Hacker News new | ask | show | jobs
by Passthepeas 1806 days ago
People should read "The Internet of Money" by Andreas Antonopolous, in it he describes how much of the criticisms levied against crypto are similar to criticism levied against the internet in the early days. Many of the internets early adopters were actual criminals, and its detractors talked about how it "couldn't scale", was bad for the environment, etc. What sort erroneous conclusion might you have drawn during the tech bubble at the turn of the century?

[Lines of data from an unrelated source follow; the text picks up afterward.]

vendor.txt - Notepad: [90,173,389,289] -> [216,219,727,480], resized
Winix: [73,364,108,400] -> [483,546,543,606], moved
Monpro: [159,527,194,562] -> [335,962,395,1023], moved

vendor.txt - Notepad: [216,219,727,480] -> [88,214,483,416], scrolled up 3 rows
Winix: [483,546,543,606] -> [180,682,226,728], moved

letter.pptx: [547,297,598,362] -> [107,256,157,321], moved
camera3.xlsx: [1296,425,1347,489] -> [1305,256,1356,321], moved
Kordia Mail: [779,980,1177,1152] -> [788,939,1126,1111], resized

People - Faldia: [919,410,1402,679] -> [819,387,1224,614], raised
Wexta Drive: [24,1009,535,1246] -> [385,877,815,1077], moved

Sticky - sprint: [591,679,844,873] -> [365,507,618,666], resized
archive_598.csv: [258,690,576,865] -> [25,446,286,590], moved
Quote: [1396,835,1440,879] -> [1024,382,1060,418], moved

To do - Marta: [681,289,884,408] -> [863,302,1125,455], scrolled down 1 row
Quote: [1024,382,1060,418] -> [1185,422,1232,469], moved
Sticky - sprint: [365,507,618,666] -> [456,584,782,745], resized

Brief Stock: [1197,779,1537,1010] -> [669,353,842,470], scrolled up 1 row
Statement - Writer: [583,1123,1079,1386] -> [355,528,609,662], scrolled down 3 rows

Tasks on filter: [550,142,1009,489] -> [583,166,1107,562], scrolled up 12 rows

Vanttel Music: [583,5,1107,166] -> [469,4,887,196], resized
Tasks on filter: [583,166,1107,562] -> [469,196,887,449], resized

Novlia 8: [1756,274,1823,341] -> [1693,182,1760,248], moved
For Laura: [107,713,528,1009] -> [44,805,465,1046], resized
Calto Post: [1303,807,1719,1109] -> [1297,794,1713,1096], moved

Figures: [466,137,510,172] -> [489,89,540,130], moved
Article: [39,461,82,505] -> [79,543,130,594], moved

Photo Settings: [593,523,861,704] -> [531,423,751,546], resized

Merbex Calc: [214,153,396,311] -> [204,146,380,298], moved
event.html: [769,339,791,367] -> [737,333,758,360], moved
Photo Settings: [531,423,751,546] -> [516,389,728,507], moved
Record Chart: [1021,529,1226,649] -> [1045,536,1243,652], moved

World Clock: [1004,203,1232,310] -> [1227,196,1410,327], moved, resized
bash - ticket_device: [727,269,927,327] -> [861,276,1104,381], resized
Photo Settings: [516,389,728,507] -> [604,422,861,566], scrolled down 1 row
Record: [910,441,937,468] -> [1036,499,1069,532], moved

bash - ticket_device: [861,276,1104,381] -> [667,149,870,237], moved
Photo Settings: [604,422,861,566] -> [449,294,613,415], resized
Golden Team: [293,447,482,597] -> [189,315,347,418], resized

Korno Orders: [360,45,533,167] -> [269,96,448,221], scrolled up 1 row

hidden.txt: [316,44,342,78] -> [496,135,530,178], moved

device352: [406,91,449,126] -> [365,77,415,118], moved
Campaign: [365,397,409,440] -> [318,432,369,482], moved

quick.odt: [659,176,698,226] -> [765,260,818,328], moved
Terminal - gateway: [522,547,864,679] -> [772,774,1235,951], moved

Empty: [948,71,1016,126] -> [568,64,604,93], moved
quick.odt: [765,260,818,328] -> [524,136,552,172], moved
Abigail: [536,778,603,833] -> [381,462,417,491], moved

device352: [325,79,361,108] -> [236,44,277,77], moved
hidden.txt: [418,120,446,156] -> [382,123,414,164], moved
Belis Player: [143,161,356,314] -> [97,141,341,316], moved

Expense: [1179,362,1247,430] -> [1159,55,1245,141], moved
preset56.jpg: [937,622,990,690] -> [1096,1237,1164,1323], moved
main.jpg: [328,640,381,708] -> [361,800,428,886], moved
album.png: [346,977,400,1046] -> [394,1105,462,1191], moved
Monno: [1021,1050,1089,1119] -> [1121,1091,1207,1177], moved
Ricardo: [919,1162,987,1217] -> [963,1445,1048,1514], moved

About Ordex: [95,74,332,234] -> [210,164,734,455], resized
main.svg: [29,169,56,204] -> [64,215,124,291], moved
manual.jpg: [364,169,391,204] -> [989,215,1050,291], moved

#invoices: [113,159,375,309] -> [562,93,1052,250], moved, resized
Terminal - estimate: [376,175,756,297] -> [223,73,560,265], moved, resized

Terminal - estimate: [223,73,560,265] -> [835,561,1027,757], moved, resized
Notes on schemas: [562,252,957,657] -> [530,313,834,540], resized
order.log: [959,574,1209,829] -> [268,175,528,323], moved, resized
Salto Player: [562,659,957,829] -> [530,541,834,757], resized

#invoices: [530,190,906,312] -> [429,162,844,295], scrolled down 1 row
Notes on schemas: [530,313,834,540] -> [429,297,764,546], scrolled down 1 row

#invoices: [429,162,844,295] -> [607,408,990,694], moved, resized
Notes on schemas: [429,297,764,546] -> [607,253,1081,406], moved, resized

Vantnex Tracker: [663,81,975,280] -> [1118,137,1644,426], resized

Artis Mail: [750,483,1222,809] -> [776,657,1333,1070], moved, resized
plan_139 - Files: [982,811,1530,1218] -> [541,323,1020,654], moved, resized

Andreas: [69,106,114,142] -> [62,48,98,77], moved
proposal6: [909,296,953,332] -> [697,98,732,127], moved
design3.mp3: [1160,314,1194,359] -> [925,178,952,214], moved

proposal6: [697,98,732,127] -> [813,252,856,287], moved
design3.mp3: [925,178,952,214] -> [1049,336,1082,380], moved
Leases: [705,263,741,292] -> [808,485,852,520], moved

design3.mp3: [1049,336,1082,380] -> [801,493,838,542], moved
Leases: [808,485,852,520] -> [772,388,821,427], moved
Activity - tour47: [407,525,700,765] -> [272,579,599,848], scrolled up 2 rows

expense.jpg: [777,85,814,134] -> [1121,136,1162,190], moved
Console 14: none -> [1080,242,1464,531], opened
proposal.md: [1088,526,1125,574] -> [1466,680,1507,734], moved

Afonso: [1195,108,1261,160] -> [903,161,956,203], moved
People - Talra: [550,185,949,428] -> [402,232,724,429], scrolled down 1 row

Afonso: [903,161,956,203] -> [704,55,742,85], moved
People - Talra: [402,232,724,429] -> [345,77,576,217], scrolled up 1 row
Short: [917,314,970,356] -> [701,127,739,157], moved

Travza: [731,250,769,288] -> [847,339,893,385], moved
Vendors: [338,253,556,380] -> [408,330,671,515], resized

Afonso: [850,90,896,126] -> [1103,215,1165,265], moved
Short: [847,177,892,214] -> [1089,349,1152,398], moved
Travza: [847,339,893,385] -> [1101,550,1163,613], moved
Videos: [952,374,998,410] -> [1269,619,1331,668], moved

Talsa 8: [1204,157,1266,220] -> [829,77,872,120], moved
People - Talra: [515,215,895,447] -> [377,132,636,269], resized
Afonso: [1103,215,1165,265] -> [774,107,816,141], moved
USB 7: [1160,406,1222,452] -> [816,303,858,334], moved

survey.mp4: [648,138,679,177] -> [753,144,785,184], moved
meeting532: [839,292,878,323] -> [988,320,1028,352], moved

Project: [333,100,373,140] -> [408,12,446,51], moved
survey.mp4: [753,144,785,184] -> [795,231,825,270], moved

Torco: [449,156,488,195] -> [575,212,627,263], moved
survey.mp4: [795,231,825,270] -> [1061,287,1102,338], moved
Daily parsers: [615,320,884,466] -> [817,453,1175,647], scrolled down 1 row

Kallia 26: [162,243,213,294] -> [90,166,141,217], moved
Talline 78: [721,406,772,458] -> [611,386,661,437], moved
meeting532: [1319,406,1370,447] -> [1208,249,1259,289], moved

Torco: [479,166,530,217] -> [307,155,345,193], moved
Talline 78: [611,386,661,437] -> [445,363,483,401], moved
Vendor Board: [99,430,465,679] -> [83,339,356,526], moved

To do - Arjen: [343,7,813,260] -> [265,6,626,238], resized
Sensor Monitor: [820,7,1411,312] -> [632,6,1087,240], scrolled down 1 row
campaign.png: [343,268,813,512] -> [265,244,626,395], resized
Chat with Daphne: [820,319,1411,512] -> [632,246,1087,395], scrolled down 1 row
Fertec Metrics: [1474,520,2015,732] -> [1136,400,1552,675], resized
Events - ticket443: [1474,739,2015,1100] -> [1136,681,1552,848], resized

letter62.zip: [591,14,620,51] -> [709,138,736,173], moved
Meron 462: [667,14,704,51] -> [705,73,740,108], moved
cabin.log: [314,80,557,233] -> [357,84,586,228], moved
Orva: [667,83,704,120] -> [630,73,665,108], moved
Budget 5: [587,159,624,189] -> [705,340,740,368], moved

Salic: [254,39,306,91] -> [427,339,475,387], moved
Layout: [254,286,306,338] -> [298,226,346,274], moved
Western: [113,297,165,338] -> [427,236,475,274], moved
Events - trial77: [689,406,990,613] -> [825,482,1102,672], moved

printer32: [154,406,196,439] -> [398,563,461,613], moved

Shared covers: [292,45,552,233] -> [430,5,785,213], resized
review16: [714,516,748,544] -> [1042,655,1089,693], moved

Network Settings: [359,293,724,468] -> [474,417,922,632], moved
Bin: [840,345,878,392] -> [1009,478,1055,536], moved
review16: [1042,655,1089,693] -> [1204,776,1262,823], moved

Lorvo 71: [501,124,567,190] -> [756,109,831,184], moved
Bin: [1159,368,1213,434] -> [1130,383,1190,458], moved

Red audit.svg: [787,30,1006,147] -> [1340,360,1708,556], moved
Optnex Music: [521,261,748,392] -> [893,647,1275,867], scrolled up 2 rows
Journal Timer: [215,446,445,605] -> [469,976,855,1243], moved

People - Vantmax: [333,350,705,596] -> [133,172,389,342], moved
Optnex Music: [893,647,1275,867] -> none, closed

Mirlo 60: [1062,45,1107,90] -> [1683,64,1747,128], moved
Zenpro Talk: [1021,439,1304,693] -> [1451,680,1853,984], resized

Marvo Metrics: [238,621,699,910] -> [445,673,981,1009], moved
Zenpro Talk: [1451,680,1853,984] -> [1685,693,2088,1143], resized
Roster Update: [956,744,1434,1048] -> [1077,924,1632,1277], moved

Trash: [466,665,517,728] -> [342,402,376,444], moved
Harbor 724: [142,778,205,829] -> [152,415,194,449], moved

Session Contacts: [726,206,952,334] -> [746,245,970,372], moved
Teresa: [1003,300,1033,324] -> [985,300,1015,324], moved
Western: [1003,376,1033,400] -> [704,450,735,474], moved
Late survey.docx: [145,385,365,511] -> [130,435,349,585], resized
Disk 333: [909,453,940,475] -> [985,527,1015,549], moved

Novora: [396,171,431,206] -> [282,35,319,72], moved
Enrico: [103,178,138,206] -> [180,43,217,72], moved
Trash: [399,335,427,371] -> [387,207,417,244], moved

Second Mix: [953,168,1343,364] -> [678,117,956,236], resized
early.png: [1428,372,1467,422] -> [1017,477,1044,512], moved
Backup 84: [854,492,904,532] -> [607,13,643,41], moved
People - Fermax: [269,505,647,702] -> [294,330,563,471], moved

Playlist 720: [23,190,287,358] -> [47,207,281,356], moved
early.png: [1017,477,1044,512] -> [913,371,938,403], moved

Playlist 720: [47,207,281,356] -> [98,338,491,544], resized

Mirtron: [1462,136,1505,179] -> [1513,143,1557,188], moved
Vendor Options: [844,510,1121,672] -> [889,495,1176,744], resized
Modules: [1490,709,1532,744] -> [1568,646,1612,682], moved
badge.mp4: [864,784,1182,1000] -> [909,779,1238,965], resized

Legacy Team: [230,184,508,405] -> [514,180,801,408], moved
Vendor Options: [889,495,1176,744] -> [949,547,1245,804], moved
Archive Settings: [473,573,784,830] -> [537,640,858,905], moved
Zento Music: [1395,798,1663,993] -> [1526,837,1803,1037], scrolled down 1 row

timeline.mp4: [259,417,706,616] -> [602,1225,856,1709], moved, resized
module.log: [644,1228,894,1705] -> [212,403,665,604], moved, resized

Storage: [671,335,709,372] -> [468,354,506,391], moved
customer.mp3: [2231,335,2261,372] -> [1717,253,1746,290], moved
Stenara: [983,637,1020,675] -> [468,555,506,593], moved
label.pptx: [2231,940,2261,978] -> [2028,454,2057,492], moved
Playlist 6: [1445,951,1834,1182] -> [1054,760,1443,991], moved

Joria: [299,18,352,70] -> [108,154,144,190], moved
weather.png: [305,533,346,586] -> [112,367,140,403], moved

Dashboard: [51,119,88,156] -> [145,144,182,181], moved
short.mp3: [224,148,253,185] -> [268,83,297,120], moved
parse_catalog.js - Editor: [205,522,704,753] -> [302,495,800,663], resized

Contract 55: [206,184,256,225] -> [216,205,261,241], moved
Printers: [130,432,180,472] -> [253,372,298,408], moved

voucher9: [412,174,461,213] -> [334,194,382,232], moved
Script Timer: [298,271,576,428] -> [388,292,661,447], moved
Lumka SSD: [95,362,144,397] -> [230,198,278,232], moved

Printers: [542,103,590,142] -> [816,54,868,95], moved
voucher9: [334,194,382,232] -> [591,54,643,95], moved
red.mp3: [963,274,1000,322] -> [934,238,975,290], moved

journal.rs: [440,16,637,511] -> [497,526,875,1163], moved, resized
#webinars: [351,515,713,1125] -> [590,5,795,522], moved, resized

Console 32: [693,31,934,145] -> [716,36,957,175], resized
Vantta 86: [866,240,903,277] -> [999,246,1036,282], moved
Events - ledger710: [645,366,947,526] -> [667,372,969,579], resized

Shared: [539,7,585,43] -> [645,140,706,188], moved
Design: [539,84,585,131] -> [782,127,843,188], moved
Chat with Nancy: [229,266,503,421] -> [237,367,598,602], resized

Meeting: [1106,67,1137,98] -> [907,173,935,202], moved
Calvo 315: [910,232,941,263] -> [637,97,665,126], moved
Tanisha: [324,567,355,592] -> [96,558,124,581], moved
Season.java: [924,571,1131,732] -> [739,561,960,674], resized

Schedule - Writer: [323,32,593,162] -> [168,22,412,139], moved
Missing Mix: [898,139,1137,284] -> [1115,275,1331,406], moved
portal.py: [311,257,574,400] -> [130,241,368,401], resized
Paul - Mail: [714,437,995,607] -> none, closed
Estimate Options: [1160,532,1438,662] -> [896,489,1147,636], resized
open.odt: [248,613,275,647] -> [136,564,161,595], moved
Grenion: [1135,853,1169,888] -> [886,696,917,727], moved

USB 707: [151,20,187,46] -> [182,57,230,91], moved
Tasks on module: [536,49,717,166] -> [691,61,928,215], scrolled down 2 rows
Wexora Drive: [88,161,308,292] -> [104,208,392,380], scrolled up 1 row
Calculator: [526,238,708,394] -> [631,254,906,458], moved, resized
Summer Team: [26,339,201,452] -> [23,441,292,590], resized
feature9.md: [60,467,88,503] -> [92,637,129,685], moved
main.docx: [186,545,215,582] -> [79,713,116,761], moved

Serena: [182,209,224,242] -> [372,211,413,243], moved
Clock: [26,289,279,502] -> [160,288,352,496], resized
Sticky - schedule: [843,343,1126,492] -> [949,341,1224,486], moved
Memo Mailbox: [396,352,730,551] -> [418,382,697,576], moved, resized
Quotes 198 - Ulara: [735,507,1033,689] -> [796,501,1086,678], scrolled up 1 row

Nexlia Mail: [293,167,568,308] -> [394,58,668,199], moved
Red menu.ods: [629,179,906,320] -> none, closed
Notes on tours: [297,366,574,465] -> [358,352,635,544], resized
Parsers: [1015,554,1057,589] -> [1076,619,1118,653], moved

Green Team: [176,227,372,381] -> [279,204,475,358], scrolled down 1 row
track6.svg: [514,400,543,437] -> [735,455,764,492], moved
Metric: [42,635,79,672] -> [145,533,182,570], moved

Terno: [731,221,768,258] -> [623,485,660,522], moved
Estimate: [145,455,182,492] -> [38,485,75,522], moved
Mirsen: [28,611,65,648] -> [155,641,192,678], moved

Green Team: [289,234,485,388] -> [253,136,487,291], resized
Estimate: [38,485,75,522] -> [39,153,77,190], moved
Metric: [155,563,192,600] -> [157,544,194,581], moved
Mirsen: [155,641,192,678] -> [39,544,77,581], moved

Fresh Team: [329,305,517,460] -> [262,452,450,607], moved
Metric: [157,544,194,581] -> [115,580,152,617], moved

Similar criticism were pushed on the automobile, the airplane, and even electricity.

It might not seem like now, but we are still in the early days of crpytocurrency, being this overly hung up on the current state of things is missing the forest for the trees.

2 comments

> Many of the internets early adopters were actual criminals

the early adopters were college students and professors since that's where it was available. as far as "criminals" it would have only been those pesky "hackers" who were mostly acting from curiosity. there wasnt any big opportunity for financial fraud on the "internet" because there was no commerce on the internet. the commercialization had to happen first and that required massive buy-in long before criminals could have any fertile ground to operate upon.

> and its detractors talked about how it "couldn't scale",

ive never seen such a thing, in the early 90s most of us didnt even have terms like that queued up

> was bad for the environment,

never heard of this

I was an early adopter and I don’t recall anyone saying the internet was bad for the environment, or that it couldn’t scale. Quite the opposite actually! And there was very little fraud or criminality - most new applications and ideas were genuinely innovative and immediately and obviously beneficial. Yea the financial hype took over in the late nineties but the fundamentals were always sound and the potential was obvious. And over time that potential grew, it didn’t shrink like it has for cryptocurrency.
Is a sovereign nation adopting bitcoin as a payment method an example of Bitcoin’s shrinking potential?
Actually, yes. It's had almost 13 years to prove itself as a store of value, medium of exchange, and/or unit of account. It has failed to do that in any functioning economy because despite all the hype, it's remained worse than what we already have.

The fact that after all this time proponents are celebrating it being made legal tender in a tiny dysfunctional country is a very good sign of how the horizons have narrowed. After 13 years of the web no arguments about "potential" were even needed - the evidence was embedded in all our lives.